Actually, that thinking stems from a sense of entitlement that I think is probably more characteristic of the wealthy group.

One thing that kids who grow up on the lower economic spectrum learn early on is that that the answer to what they want is “no” more often than not. They tend not to build up too many false expectations, and they definitely are not getting false expectations reinforced at home. That doesn’t mean that they don’t feel disappointed when they get rejected; but they probably don’t feel surprised either.

Of course, the lower expectations of the lower economic group is also a reason why many don’t apply in the first place. Especially if they come to a site like this and venture onto the chances forum.
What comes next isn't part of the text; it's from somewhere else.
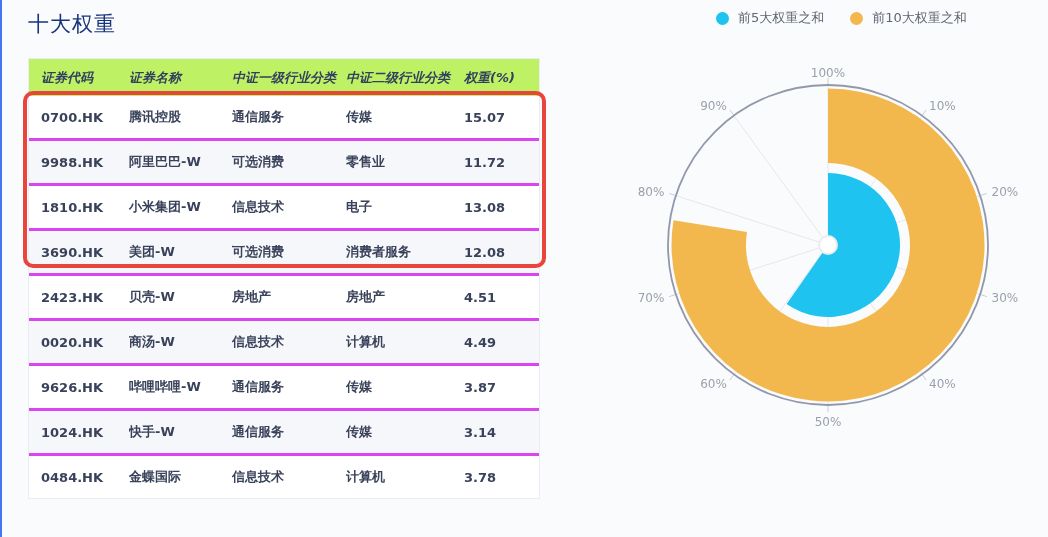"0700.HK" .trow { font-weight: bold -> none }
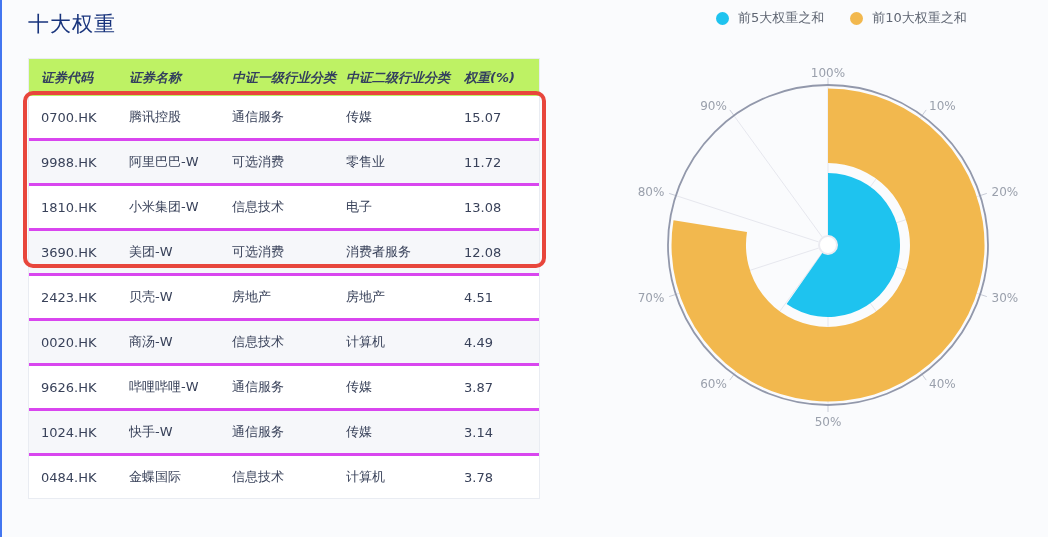"9988.HK" .tbody .trow { border-top: 3px solid #d946ef -> 1px solid #d946ef }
How would it be available if the college is need-blind in admissions?

They might be able to develop a rough proxy from zip code information, and they definitely can provide figures as to numbers of applicants from public vs. private high schools, but there is still a fairly broad range of incomes within various zip codes and in the broad category of public high schools. (And of course even some private high school students are there on scholarship).

Same for number of applicants who apply for financial aid, given that an application for aid doesn’t mean that the student needs much aid. I suppose that data could be compiled from the financial aid department based on aggregate FAFSA data received before admission decisions were in.

“How would it be available if the college is need-blind in admissions?”

Reasonable to wonder. If they are giving a boost to the lowest SES applicants - and the figures mentioned in Data10’s post indicate that they are - they obviously have to know who those kids are. If they were truly need blind they would have no idea who to give a boost to, how to read an app understanding how the applicant’s circumstances influenced and limited their options (as they claim to do). So admissions clearly does have information about who is low income.

Well, you’d have to know how they define low SES. I see a lot of data that is tied to Pell Grant eligibility, which could easily be drawn from FAFSA data. But that leaves out a huge number of students who come from working-class families or median-level earners. I mean. if a kid’s parents earn $60K a year – that kid isn’t poor, but that kid’s parents aren’t going to be able to afford private schools or private college tuition either. But that’s a pretty big demographic – and within the income level that Harvard claims it will fully fund. See https://www.statista.com/statistics/203183/percentage-distribution-of-household-income-in-the-us/

“How would it be available if the college is need-blind in admissions?”

It’s possible that there are other identifying factors in the applications? Questbridge? (Not applicable to Harvard but to other Ivies). Assumptions about first generation students or URM? ECs? The essays themselves? There are probably lots of clues in the application.

There are many clues in the application as to SES status, but the question was about reporting aggregate applicant data-- so you would need a quantitative measure, not the read-between-the-lines stuff that comes from essay topics or even from parental employment or educational level.

The data could have been gathered after the decisions were already made?

BTW, I’m just throwing it out there to play devil’s advocate. I don’t know that I believe schools are truly need blind. Maybe in the initial read but I would doubt further in the process.

I assume that once decisions are made, the financial aid department would cease work on the files of students who had not been admitted. There would be no reason to retain data submitted by rejected students, and significant privacy concerns tied to retention of such data in any form that could be tied to the individuals who had submitted the data.

They don’t necessarily even know who’s applying for aid. What appears on admit review docs is what the college downloads.

But parents jobs do appear.

It’s not zip code. Few areas of the country are exclusively one income class. Not all first gens are low SES. In fact, not all doctors or CEOs or legacies are wealthy, either. People also lose jobs or may be ill.

So someone tell us how they know. Lots of elite boarding schools offer good aid.